MONTGOMERY LAWMAKERS TAKE LEADERSHIP POSTS: Montgomery County leaders were the center of attention at opening day of the Maryland General Assembly’s 446th legislative session. Among those from Montgomery taking leadership positions are Del. Marc Korman, who was announced as the chair of the House Transportation and Environment Committee, and Del. David Moon, named House Majority Leader. Ginny Bixby/MoCo 360.

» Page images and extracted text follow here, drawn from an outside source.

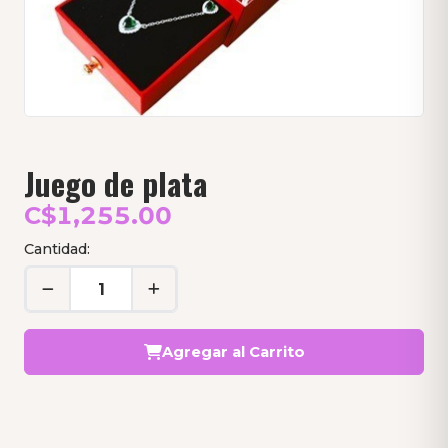
Juego de plata
C$1,255.00
Cantidad:
Agregar al Carrito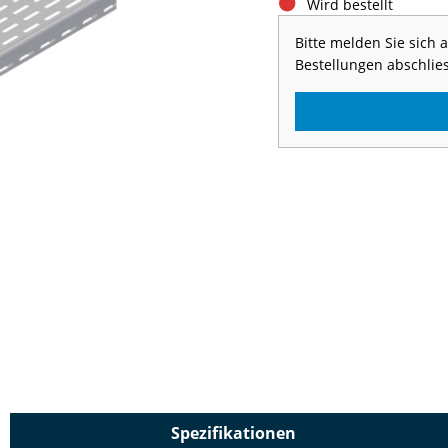
Wird bestellt
Bitte melden Sie sich
Bestellungen abschlie
Spezifikationen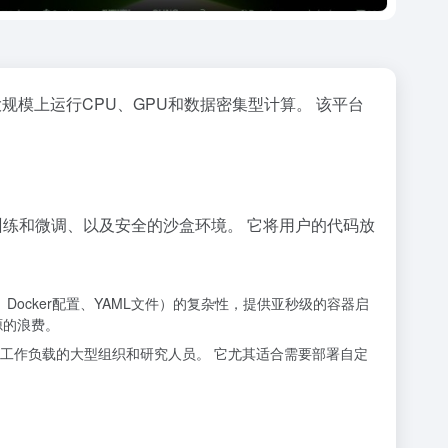
规模上运行CPU、GPU和数据密集型计算。 该平台
训练和微调、以及安全的沙盒环境。 它将用户的代码放
、Docker配置、YAML文件）的复杂性，提供亚秒级的容器启
源的浪费。
ML工作负载的大型组织和研究人员。 它尤其适合需要部署自定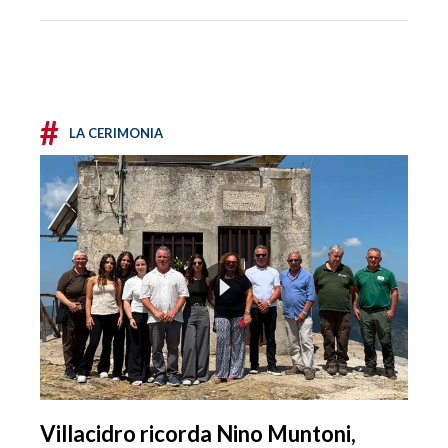
#
LA CERIMONIA
Villacidro ricorda Nino Muntoni,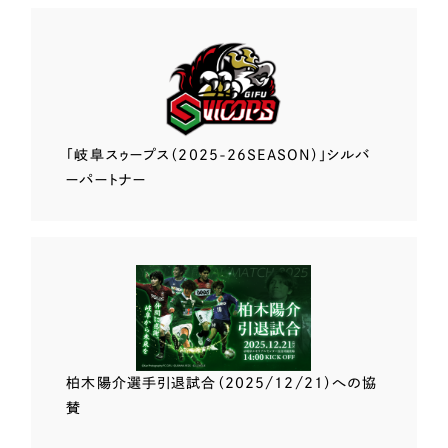
「岐阜スゥープス
（2025-26SEASON）」
シルバ
ーパートナー
柏木陽介選手
引退試合（2025/12/21）
への協
賛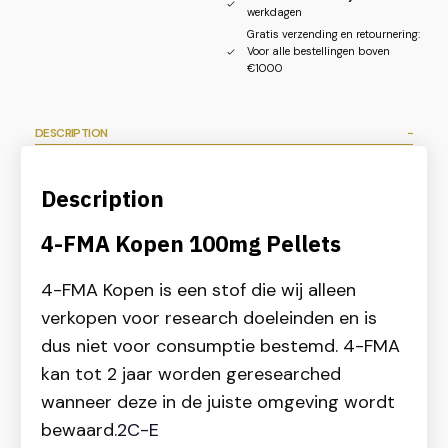
werkdagen
Gratis verzending en retournering:
Voor alle bestellingen boven
€1000
DESCRIPTION
Description
4-FMA Kopen 100mg Pellets
4-FMA Kopen is een stof die wij alleen
verkopen voor research doeleinden en is
dus niet voor consumptie bestemd. 4-FMA
kan tot 2 jaar worden geresearched
wanneer deze in de juiste omgeving wordt
bewaard.
2C-E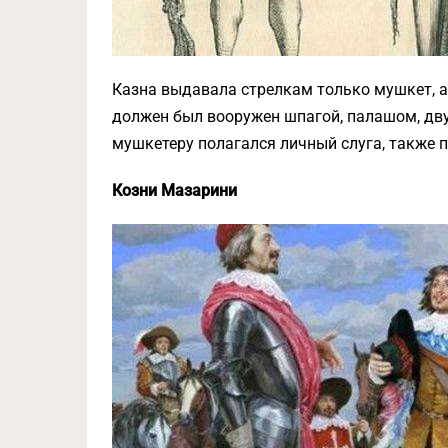
Казна выдавала стрелкам только мушкет, а
должен был вооружен шпагой, палашом, дву
мушкетеру полагался личный слуга, также 
Козни Мазарини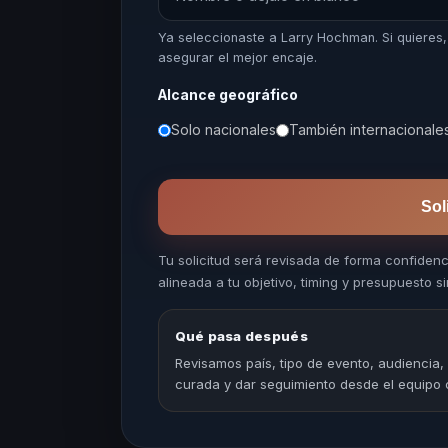
Ya seleccionaste a Larry Hochman. Si quiere
asegurar el mejor encaje.
Alcance geográfico
Solo nacionales
También internacionale
Sol
Tu solicitud será revisada de forma confiden
alineada a tu objetivo, timing y presupuesto sin
Qué pasa después
Revisamos país, tipo de evento, audiencia,
curada y dar seguimiento desde el equipo 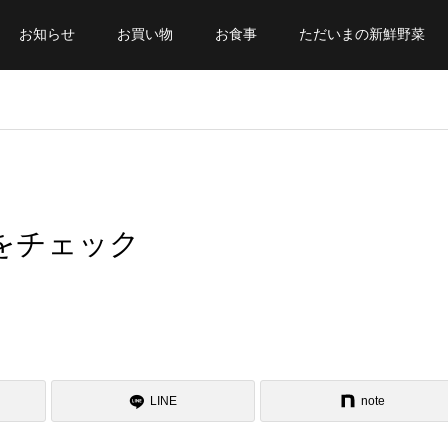
お知らせ
お買い物
お食事
ただいまの新鮮野菜
をチェック
LINE
note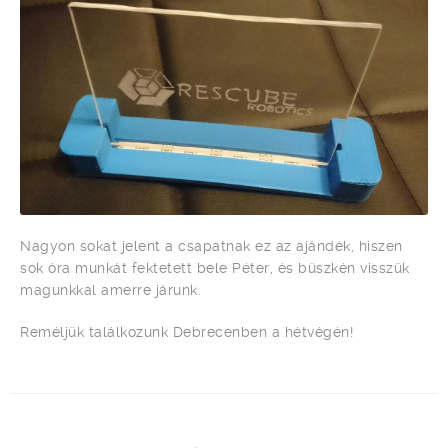
Nagyon sokat jelent a csapatnak ez az ajándék, hiszen
sok óra munkát fektetett bele Péter, és büszkén visszük
magunkkal amerre járunk.
Reméljük találkozunk Debrecenben a hétvégén!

OPENING DAY FILLED WITH OPTIMISM: Maryland lawmakers descended on the capital city of Annapolis Wednesday, ready to tackle the state’s most pressing issues for the next 90 days. The opening day of the General Assembly session is a day of ceremony and optimism, with lawmakers greeting each other after months spent back in their districts and at their day jobs. Lobbyists and advocates began to press lawmakers on behalf of their clients and bills. Pamela Wood and Brenda Wintrode/The Baltimore Banner.
COMMENTARY: PRESERVING BOOST FOR MARYLAND’s KIDS: Maryland lawmakers will return to Annapolis today, facing crucial decisions for parents and children. Among them is how they will continue to address calls from parents who want more education options and from those who want to escape the state’s failing schools. The solution to that problem? Preserving scholarship funding for BOOST, Maryland’s sole private school choice program. Madison Marino/Maryland Reporter.
APPEALS COURT: CHALLENGE TO STATE DIGITAL TAX SHOULD BE HEARD: The U.S. Court of Appeals for the 4th Circuit directed a lower federal court Wednesday to consider the merits of a challenge to Maryland’s first-in-the-nation digital advertising tax on First Amendment grounds, while agreeing that three other challenges should be dismissed. Brian Witte/The Associated Press.
MARYLAND KIDS AMONG THOSE TO RECEIVE SUMMER FOOD BENEFITS: Children from low-income families in 35 states – including Maryland – four tribes and all U.S. territories will now receive permanent food assistance during the summer months when schools are closed, leaving children in 15 states excluded from the benefits. Ashley Murray/Maryland Matters.
NEW DNR APP LETS USERS UPLOAD FLOOD PHOTOS: If you live in an area affected by Tuesday’s rainstorm and winds, Maryland’s Department of Natural Resources wants to know about it, and they have an app to help you show them. The DNR’s recently launched MyCoast Maryland app allows residents to upload photos of flood conditions in their neighborhoods during and after major storms. Aliza Worthington/Baltimore Fishbowl.
CECIL IN STRONG FISCAL POSITION: Cecil County officials say that Cecil County is in a strong financial position after the county’s FY23 Annual Comprehensive Financial Report showed a $26 million increase to the general fund balance. Matt Hubbard/The Cecil Whig.